CFD Guide - How to Trade CFDs
That?s because as an alternative way of trading a host of different
investments, they come with not only the potential rewards but also the
risks associated with the individual investments ? which could be
shares or a share index, gold, oil or a foreign currency.
There are also the rewards and risks associated with trading CFDs themselves which the basics of CFD trading explain. Last but definitely not least are the rewards and risks of being a trader.
With CFD over shares, for instance, while the ideal scenario is companies growing their businesses, managing their debt levels and meeting their profit forecasts there are also such risks as companies reporting skeletons in their closet that they haven?t previously disclosed.
Or it could be companies or the broader market being swept along by a phenomenon such as the global financial crisis which can affect not only shares but other potential CFD tradeable investments as well.
As far as CFDs are concerned it is therefore very important to understand what you are trading.
At the same time you must also understand the power of the CFD product which boils down to appreciating the risk you are taking with each trade, with risk in this instance meaning the chances of losing money.
Starting with a plan
Capital and money management
To trade CFDs there are three very important fundamentals. One is to have some capital that you can trade. As a general rule this should be money you can afford to speculate with. In other words, if you lost this it would not be a disaster for you.
Associated with your capital is a money management plan which is basically a system you use that will make your trading capital last. Money management is a vital discipline for all traders who wish to give themselves the best chance of success in CFD trading.

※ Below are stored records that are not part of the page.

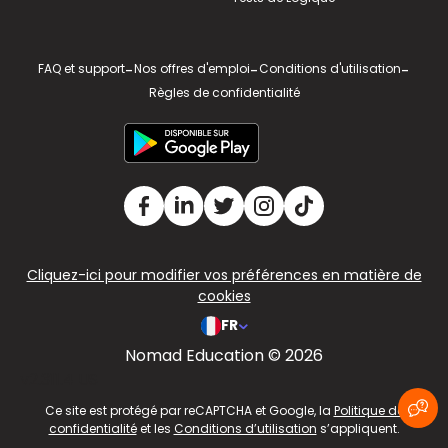
FAQ et support
-
Nos offres d'emploi
-
Conditions d'utilisation
-
Règles de confidentialité
Cliquez-ici pour modifier vos préférences en matière de
cookies
FR
Nomad Education © 2026
v2.311.4 US
Ce site est protégé par reCAPTCHA et Google, la
Politique de
confidentialité
et les
Conditions d’utilisation
s’appliquent.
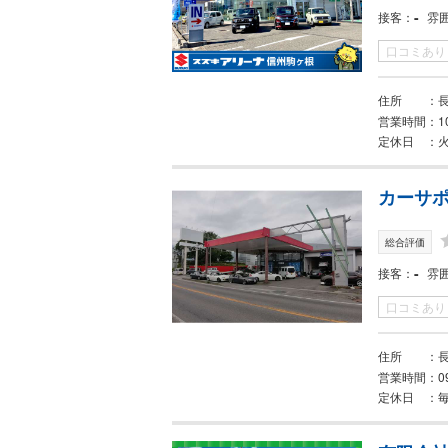
-
接客
雰
口コミあり
住所
営業時間
1
定休日
火
カーサポ
総合評価
-
接客
雰
口コミあり
住所
営業時間
0
定休日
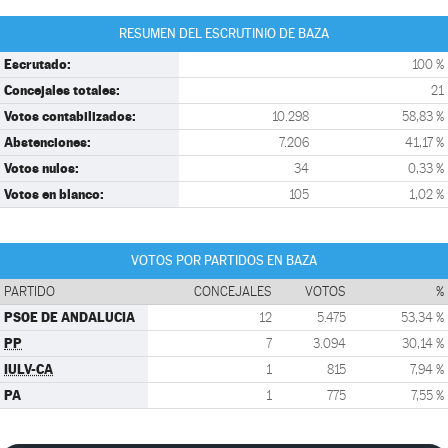
RESUMEN DEL ESCRUTINIO DE BAZA
Escrutado:
100 %
Concejales totales:
21
Votos contabilizados:
10.298
58,83 %
Abstenciones:
7.206
41,17 %
Votos nulos:
34
0,33 %
Votos en blanco:
105
1,02 %
VOTOS POR PARTIDOS EN BAZA
PARTIDO
CONCEJALES
VOTOS
%
PSOE DE ANDALUCIA
12
5.475
53,34 %
PP
7
3.094
30,14 %
IULV-CA
1
815
7,94 %
PA
1
775
7,55 %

What money management does is identify the amount of your account balance you are prepared to risk with each trade. One suggested strategy is to risk no more than 10 per cent of your account balance on any one trade.
If you follow a 10 per cent rule, this might involve dividing your money into 10 equal portions or spending no more than 10 per cent of the ongoing balance of your account on each trade.
A widely suggested strategy is the 2 per cent rule where you risk either 2 or 2.5 per cent of your account balance on each trade. Another very commonly quoted strategy is being prepared to risk risking.
What money management does is allow you to deal with a losing streak.
It deals with one of the realities of trading that there is no perfect trading system. This means that no matter how good your system is, you will experience difficult times.
There are numerous ways of implement a money management strategy. Some are very simple and some are rocket science. But even the simplest method will put you ahead of anyone who does nothing at all.
Money management in practice
One challenge for many new traders in CFDs is deciding how much money to commit to each trade. Many use a gut feel method of either round dollar amounts or acquiring a round number of CFD positions. Such decisions can be fairly random.
Where a money management strategy can help in this regard is combining risk management with position sizing.
One way to illustrate this is through an example. Say you have a $20,000 account balance and a money management strategy where you will try to risk no more than 2 per cent of this on any one trade. In dollar terms that is $400 per trade.
To calculate a position size you will first need to consider the investment your trading strategy has identified. Say it is BHP shares trading at $38. While you take a long CFD position because you expect the price will keep rising, you also want to protect your capital from any adverse move.
In many instances, traders will use charts to help select a level where they will sell the shares if they fall in value and therefore go against your view. The idea is to avoid any further loss. Such levels are described as stop loss points.
What charts can show is recent low prices from where the shares may have rallied and where they may have some support if they retreat again.
Say this happens to be around $36.40 which means that if the price does fall from $38 to this level and you sell you will lose $1.60 on each CFD position. This is a decline of just over 4 per cent.
If you apply this $1.60 risk amount to your willingness to accept a loss of $400 per trade, this suggests you will acquire about 250 BHP CFDs ($400 divided by $1.60 = 250).
So your money management strategy will then determine the dollar exposure you have to CFDs over BHP shares: 250 time $38 = $9500. Using a 10 per cent initial margin deposit requirement, you will create a position with a $950 margin deposit where your downside will be $400.